I met Lloyd Ziff in the ’70s when he was a magazine design director for various Conde Nast publications and Rolling Stone, highly admired for his work art directing great photographers. Yet like some other art directors from the generation prior—Alexey Brodovitch, Henry Wolf, Art Kane, etc.—he eventually transformed his career from assigning pictures to making them. Starting in 1968, “Photography for me had become much more exciting than painting or drawing. I loved the magic of recording a moment in time. Much later I learned that I was recording a moment in my time,” he writes in his book DESIRE: Photographs of Patti Smith and Robert Mapplethorpe, 1968–1969 (the book was published last fall, and the final lot of signed copies is available here).
Fortunately, I have remained on Ziff’s mailing list for many years, which is how I learned that Ziff has an exhibition that opens tomorrow at Bergamot Station in Santa Monica’s Danziger Gallery featuring vintage photographs of Mapplethorpe and Smith, in addition to other NYC images.
“It was 1968. I had been friends with Robert at Pratt Institute, the art college in Brooklyn we had both graduated from a year earlier,” Ziff continues in the brief introduction. “I think we recognized something in each other that neither of us knew how to talk about then, maybe even to ourselves. We were both still living in Brooklyn near the school. Robert was living with Patti in a small apartment on Hall Street. They were always making paintings and drawings and sculptures, and their walls were covered with their work.
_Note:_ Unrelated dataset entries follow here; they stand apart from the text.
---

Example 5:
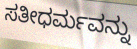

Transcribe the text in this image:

ಸತೀಧರ್ಮವನ್ನುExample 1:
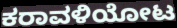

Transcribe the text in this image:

ಕರಾವಳಿಯೋಟ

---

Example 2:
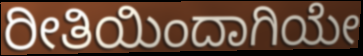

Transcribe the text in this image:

ರೀತಿಯಿಂದಾಗಿಯೇ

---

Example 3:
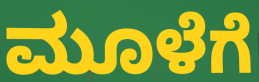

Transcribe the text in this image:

ಮೂಳೆಗೆ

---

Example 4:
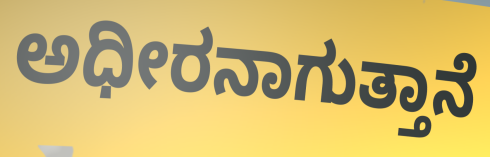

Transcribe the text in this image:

ಅಧೀರನಾಗುತ್ತಾನೆ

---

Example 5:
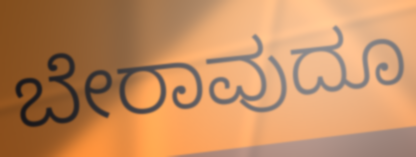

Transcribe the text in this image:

ಬೇರಾವುದೂ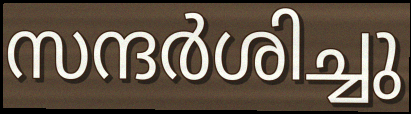
സന്ദർശിച്ചുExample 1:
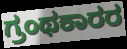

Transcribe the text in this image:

ಗ್ರಂಥಕಾರರ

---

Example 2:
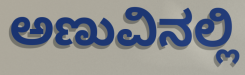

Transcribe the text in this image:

ಅಣುವಿನಲ್ಲಿ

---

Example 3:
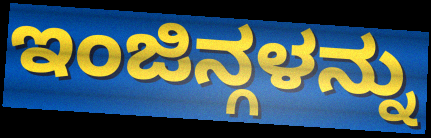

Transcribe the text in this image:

ಇಂಜಿನ್ಗಳನ್ನು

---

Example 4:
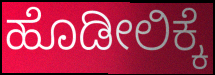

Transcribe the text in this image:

ಹೊಡೀಲಿಕ್ಕೆ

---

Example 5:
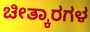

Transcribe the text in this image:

ಚೀತ್ಕಾರಗಳ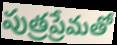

They were both very beautiful. I had just started taking photographs.”
It was around this time that I worked with Patti for a brief period at Rock magazine on lower Seventh Avenue. I had no idea that she was doing artwork or was living with Mapplethorpe until years later. So, Ziff’s images are indeed important reveals in the lives of these two “kids.”
A year later Ziff moved to the Village, Smith and Mapplethorpe to the Chelsea Hotel. Ziff asked Mapplethorpe if he could come over to their place and make some portraits of them, and he agreed. “The one contact sheet from that shoot [in the book] shows that I had so little money then I could only afford one roll of film,” Ziff adds.
Later, “[Mapplethorpe] asked me if I would shoot some nude pictures of himself and Patti for a project he was thinking of doing. Patti writes about this in her book Just Kids: She says he wanted to make an animated film depicting them in ‘a tantric Garden of Eden.’ We knew each other well enough to totally trust each other. Nobody was embarrassed or uptight. They just came over to my little apartment, we hooked a spotlight to a chair, and I shot the pictures that Robert wanted of himself, standing, sitting, kneeling, praying blindfolded, and then of Patti doing the same. I believe I gave Robert a contact sheet and made some small prints for him. And then, as Patti also writes in her book, Robert lost interest in making the film and nothing ever happened with the pictures.”
Interestingly, Ziff bookends the photos with noir-ish black-and-white New York City street images that are meant to contextualize his own art at the time that Smith and Mapplethorpe were beginning to evolve into their own. It is overall a very satisfying document of Ziff’s times.